One way is to make the watermark indistinguishable from the natural output of the model. If the statistical patterns introduced are subtle and aligned with the model’s inherent probabilities, it becomes exceedingly difficult for an adversary to pinpoint and remove the watermark without degrading the text quality.

Suppose our language model defines a probability distribution over sequences \(\mathbf {w} = (w_1, w_2, \dots, w_n)\). Our goal is to define a modified distribution \(P'(\mathbf {w})\) such that:

  1. The Kullback-Leibler divergence \(D_{\text {KL}}(P' \| P)\) is minimised to maintain text quality.
  2. There exists a detection function \(D(\mathbf {w})\) that can, with high probability, verify whether \(\mathbf {w}\) was generated from \(P'\).

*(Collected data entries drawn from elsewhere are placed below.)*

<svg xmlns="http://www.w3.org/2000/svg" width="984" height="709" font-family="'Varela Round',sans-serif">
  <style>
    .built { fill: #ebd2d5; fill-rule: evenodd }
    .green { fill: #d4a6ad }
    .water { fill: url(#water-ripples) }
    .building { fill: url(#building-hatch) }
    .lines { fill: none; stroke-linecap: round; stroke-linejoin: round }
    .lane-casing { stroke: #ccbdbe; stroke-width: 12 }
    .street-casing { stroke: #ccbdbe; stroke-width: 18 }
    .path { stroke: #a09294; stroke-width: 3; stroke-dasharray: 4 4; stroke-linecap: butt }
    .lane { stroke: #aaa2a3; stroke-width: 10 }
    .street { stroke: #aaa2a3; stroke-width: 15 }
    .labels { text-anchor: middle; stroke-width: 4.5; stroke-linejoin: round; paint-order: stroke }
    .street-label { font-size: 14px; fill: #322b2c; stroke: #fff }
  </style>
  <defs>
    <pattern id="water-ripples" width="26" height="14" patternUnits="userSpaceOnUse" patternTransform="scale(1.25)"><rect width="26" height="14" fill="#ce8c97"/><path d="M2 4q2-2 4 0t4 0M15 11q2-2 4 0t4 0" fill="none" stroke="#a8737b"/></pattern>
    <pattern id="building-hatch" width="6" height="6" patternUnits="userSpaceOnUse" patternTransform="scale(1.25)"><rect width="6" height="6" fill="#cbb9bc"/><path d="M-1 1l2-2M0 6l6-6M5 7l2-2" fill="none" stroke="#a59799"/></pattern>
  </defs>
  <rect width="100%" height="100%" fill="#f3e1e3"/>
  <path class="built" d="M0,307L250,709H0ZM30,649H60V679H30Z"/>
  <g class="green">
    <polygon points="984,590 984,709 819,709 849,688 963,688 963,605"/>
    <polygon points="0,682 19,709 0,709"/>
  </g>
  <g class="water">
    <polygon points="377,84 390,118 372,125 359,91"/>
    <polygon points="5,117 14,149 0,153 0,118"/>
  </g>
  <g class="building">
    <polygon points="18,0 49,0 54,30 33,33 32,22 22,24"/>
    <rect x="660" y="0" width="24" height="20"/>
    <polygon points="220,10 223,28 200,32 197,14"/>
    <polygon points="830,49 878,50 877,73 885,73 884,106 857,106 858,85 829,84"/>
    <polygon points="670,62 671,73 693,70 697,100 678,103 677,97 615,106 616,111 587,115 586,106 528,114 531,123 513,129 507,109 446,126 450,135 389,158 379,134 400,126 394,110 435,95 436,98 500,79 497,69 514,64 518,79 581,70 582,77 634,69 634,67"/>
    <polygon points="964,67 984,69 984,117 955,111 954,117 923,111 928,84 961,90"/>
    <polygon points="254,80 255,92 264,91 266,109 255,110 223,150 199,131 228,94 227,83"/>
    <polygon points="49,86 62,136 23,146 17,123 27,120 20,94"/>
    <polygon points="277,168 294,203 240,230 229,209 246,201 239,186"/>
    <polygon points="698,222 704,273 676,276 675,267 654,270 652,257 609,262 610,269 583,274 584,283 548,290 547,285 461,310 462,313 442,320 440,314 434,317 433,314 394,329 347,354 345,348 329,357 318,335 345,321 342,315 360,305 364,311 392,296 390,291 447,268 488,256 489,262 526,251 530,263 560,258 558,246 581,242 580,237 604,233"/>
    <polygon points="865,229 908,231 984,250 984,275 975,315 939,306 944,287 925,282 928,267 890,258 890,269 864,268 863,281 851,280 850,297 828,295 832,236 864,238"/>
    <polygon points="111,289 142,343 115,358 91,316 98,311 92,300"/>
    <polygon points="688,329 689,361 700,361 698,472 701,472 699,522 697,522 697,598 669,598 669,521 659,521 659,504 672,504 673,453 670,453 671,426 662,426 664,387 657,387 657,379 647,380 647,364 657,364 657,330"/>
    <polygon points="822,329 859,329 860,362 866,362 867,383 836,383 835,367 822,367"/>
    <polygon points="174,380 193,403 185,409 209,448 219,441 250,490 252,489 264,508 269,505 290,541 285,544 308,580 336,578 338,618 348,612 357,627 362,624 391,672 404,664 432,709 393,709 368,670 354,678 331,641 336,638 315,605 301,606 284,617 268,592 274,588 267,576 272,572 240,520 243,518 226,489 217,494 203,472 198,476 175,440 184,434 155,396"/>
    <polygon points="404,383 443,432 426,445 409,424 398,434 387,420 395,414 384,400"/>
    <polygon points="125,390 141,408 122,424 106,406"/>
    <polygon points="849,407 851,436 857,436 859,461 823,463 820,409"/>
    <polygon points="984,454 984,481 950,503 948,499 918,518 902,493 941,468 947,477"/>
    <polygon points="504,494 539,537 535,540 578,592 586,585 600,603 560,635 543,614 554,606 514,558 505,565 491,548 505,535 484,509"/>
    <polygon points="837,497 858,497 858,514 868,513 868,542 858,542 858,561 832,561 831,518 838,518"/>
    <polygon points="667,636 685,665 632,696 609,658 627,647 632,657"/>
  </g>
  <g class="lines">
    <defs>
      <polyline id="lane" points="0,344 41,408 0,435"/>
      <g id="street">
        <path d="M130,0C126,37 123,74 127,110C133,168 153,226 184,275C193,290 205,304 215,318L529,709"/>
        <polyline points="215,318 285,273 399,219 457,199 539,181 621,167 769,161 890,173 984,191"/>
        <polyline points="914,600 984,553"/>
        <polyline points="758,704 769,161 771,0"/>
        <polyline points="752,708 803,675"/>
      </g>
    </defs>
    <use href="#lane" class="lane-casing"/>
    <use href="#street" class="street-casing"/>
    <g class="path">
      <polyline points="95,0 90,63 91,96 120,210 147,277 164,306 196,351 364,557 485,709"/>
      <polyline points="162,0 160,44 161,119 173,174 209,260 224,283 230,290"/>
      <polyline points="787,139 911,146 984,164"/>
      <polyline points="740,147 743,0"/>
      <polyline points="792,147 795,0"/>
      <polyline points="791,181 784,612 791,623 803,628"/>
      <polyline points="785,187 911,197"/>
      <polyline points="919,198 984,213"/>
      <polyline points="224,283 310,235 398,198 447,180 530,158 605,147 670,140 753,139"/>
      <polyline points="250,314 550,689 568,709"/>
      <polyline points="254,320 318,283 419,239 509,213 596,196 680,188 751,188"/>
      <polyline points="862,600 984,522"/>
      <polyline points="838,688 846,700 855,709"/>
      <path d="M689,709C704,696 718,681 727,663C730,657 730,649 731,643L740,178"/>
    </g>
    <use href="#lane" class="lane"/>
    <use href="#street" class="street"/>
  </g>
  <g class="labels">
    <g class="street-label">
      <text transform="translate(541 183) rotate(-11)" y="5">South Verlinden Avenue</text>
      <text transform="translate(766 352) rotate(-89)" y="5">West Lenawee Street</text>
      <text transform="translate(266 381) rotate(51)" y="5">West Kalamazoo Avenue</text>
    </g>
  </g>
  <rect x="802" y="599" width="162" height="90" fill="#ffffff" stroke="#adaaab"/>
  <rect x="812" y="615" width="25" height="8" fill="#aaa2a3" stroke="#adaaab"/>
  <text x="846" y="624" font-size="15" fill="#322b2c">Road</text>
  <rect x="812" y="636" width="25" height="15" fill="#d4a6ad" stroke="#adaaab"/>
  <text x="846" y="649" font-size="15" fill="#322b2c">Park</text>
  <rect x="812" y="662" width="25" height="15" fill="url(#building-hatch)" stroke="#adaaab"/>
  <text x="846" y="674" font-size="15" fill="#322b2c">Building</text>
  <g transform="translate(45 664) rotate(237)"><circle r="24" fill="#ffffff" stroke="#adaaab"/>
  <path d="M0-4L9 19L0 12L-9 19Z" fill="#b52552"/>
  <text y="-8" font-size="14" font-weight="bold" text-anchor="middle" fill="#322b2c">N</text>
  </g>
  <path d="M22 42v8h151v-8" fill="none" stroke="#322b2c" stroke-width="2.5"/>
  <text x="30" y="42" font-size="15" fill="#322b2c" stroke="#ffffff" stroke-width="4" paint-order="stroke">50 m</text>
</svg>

This sets up an optimisation problem where we balance the fidelity of the text with the detectability of the watermark, and it sounds like a classic adversarial learning problem.

6 References

Abbaszadeh, Pappas, Katz, et al. 2024. Zero-Knowledge Proofs of Training for Deep Neural Networks.”
Cui, Wang, Fu, et al. 2024. Risk Taxonomy, Mitigation, and Assessment Benchmarks of Large Language Model Systems.”
Garg, Goel, Jha, et al. 2023. Experimenting with Zero-Knowledge Proofs of Training.” In Proceedings of the 2023 ACM SIGSAC Conference on Computer and Communications Security. CCS ’23.
Goldwasser, Kim, Vaikuntanathan, et al. 2022. Planting Undetectable Backdoors in Machine Learning Models.”
Huang, Zhu, Zhu, et al. 2024. Towards Optimal Statistical Watermarking.”
Jia, Yaghini, Choquette-Choo, et al. 2021. Proof-of-Learning: Definitions and Practice.” In 2021 IEEE Symposium on Security and Privacy (SP).
Li, Ruan, Wang, et al. 2024. A Statistical Framework of Watermarks for Large Language Models: Pivot, Detection Efficiency and Optimal Rules.”
Ngo, Chan, and Mindermann. 2024. The Alignment Problem from a Deep Learning Perspective.”
Zhu, Mu, Jiao, et al. 2024. Generative AI Security: Challenges and Countermeasures.”